One way to keep your neurotic self-doubt under control is to bear in mind an important guiding principle for good writing: you are under no obligation to provide a perfectly uncontestable story. You need to have enough logic and evidence supporting your account to make you reasonably confident that it’s accurate, but you don’t need to be absolutely certain. Yours is not the last word on the subject.
Writing a journal article is a contribution to an ongoing academic conversation. The criterion for putting something out in print is that it will be a useful addition to the discourse. If you wait until you’re absolutely certain about the issue, it’s likely to be too late; the conversation will have moved on, and it will be the worse off for the absence of your contribution. It must be good enough to put out there but by no means perfect. There are no perfect arguments wholly protected from correction by others. So relax. Better to aim to be usefully provocative than to be boringly correct.
Embracing the uncertainty of your assertion will also make your writing more effective. It will save you from feeling compelled to qualify every statement and provide a counter to every argument, which will only cloud the clarity of your writing and undercut the urgency of the story you’re telling. You want to produce an analysis that is razor-sharp, cutting through the issues cleanly — not one that is surrounded with so many hedges and equivocations that your point disappears from sight.
It’s a conversation.

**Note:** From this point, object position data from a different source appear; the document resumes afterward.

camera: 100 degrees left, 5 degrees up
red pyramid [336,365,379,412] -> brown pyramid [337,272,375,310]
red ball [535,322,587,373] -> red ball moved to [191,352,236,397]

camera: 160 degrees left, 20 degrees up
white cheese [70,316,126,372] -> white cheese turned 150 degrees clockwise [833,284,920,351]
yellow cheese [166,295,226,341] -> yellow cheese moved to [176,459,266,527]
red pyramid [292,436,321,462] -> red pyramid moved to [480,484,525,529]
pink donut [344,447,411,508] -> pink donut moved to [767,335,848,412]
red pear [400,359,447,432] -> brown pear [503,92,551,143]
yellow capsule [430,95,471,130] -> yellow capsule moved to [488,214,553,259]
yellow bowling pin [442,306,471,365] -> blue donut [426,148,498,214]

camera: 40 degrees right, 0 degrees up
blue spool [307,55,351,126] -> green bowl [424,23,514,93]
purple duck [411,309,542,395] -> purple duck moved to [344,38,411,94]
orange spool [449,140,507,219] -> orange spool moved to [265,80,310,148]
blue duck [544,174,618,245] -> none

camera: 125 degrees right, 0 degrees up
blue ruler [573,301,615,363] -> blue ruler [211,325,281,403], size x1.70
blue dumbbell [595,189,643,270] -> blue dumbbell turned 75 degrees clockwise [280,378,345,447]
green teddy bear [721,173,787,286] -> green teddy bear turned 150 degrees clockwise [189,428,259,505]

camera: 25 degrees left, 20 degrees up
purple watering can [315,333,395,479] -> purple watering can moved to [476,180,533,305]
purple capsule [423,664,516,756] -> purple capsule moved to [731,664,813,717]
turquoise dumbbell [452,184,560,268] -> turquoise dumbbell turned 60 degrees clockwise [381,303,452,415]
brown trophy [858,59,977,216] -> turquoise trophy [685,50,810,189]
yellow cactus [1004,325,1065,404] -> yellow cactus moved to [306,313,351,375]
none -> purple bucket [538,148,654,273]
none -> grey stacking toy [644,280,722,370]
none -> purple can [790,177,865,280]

You add a credible and provocative contribution, and let others provide counterarguments. No one will listen to you if you don’t have sufficient confidence in the argument you want to assert unless you do so forcefully. If a point is worth making, it’s worth overstating.
Academic writing is hard in part because getting the mix of arrogance and humility right is hard. Also, no matter how long you keep at it, writing never gets easier. It can, however, get better. Nice to end on that positive note.